Excerpt ->
BEGIN

Adopting containers for packaging applications turned out to be pivotal for this shift: it revolutionized the way bioinformatics workflows are developed, deployed, and shared – increasing the reproducibility of an analysis. But while they’ve unquestionably simplified the life of bioinformaticians, their creation and usage is not without some friction.
Today, in conjunction with our friends at Seqera, we’re announcing a project we’re supporting called Seqera Containers. This is a freely-available resource for the entire bioinformatics community (in the cloud or not) which simplifies the container experience – allowing researchers to generate a container for any combination of Conda and PyPI packages at the click of a button. Best of all, Seqera Containers are publicly accessible to everyone, at no-cost.
Seqera Containers is not a traditional container registry: users are not expected to browse existing container images or push local images to a remote. Instead, Seqera Containers provides a simple form to choose a combination of packages from Conda or the Python Package Index (PyPI). Clicking “Get Container” returns a Docker or Singularity image URI which can be used immediately.
Figure 1 – the community wave registry is easy to access, and even easier to use.

END

Dataset entries ->

BEGIN

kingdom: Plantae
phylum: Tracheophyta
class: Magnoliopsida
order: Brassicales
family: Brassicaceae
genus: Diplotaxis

END

Direction ->
In the excerpt on Seqera Containers, what does a user receive after pressing "Get Container"?

Solved problem ->
A Docker or Singularity image URI that can be used immediately.